1. Pack costumes.

Forget the yearly Halloween costume. Between Bay to Breakers, PRIDE, Folsom Street Fair, Burning Man decompressions, and so so many theme parties there’s always a reason to wear a costume. San Franciscans spend lots of time at Goodwill and on Haight Street, trying to score sequined leggings, rainbow wigs, tutus, and fairy wings. Most SF homes have a closet, or at least a few bins, dedicated to costume storage.

2. Some of the best parties happen at 7 AM.

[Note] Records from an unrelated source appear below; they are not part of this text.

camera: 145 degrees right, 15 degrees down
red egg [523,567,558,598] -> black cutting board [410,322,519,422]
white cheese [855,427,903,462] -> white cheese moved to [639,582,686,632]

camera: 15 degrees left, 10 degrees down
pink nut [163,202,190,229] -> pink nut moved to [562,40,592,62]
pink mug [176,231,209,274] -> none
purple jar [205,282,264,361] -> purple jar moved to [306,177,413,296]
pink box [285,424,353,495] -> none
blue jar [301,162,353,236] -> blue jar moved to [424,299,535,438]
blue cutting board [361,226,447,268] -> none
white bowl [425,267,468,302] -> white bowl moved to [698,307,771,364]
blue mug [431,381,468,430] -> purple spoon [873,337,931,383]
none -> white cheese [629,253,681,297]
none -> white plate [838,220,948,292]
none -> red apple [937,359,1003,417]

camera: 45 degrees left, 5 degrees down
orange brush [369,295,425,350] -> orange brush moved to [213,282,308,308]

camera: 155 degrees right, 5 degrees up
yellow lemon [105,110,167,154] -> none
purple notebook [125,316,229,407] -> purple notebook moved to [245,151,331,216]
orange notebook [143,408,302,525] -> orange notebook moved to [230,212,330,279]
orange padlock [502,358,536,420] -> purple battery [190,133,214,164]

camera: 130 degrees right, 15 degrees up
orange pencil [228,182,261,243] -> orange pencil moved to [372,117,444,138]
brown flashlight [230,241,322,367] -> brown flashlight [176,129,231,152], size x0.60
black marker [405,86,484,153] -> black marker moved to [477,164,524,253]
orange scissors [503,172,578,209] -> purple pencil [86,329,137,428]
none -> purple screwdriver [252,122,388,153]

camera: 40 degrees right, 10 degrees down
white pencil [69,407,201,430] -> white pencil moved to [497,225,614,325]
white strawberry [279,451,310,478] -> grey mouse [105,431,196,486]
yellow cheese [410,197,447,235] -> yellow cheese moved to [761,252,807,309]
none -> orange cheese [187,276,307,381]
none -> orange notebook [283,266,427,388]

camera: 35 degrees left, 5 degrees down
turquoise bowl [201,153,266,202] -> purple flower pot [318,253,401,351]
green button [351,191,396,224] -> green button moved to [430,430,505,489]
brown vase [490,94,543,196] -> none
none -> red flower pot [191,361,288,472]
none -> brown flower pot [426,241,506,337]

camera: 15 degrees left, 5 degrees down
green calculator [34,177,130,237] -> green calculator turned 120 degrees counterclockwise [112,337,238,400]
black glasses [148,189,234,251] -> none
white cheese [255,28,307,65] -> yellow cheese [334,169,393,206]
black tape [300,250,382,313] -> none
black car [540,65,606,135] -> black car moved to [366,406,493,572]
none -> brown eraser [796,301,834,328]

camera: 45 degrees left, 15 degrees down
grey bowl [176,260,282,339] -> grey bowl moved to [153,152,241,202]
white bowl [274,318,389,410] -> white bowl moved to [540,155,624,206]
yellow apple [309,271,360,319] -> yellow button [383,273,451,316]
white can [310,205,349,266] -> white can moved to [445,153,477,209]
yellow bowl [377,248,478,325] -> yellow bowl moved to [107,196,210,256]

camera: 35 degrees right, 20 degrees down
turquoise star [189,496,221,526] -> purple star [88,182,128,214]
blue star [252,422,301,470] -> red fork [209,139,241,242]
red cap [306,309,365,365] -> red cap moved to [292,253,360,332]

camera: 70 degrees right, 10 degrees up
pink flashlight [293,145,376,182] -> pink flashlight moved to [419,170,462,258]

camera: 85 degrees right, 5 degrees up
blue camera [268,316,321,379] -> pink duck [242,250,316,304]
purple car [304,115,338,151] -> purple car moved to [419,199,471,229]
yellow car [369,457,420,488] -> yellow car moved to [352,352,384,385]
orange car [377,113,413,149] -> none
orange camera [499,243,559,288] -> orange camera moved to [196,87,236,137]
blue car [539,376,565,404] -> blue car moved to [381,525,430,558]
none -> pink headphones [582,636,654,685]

Day Breaker and Morning Gloryville are monthly morning dance parties that happen before work. Rotating venues include dance clubs, malls, and even boats in the summer time. Instead of cocktails, coffee and breakfast is served and the dancing starts right after yoga. Expect people in costumes (of course) and bumping music, and bring a change of clothes so you can head to work when the party ends around 9 am.

3. Most SF offices are kind of like summer camp.

Startups seem to spend a significant amount of money to make sure their employees are having fun. So don’t be surprised when you meet a friend at her office and her desk is next to the office sliding pond, ball pit, rock wall, or open bar. Daily happy hours, three meals provided a day, ping-pong tournaments, and on-site massages are the makings of an all-inclusive resort… or a San Francisco office.

4. You’re going to see a lot of naked men.

SF’s free love history ensures that you’ll see many naked men during your time in the city. Nudity is totally accepted with nonchalance in San Francisco and it’s likely you’ll see many men roaming around the city wearing just a sock… or often nothing at all. The first time might be a shock, but as a local you’ll get as used to the nudity as you do to the fog.

5. The summer is COLD.

Yes, the oft-repeated Mark Twain quote about summer in San Francisco essentially being winter is true. Summer is the coldest time in the city, and the foggiest. You’ll be able to spot tourists in shorts and tee-shirts who expected a Californian summer and were shocked by temperatures in the 50’s. You’ll be able to spot locals by their Patagonia jackets, long pants, and smug looks.

6. Dating apps rule.

In a city of so many young people, it’s easy to expect to meet people to date. But in a city dominated by tech, it makes sense that most people resort to tech to find love. Expect all of your new friends and colleagues to be on a smorgasboard of dating apps. And if they aren’t using one, they’re probably writing code for a new one.

7. SF is not Southern California.

Yes, we have our own surfing scene on Ocean Beach, but forget the tan, blonde, shirtless men of the movies. Ocean Beach is cold and surfers are fully covered in wetsuits. Other people sit on the beach for sunsets and bonfires and dog walks, but are usually bundled up in fleece. Don’t expect the top-down convertible scene of Los Angeles — this is a whole different world where tech is valued above television and local “celebrities” include Mark Zuckerberg, not Brad Pitt.

8. Expect Neverland.

Jefferson Airplane’s Paul Kantner famously said, “San Francisco is 49 square miles surrounded by reality.” If you’re moving from a place where everyone in their mid 20’s is engaged and owns a home, you’re in for a surprise. The “grownups” of San Francisco aren’t totally grown up. Expect both married and single people in their 30’s and 40’s to be living with roommates and going to adult summer camp. It makes for a fun city, but if you’re looking to get married, buy a home, and settle down, expect that you won’t find much commonality within the city limits.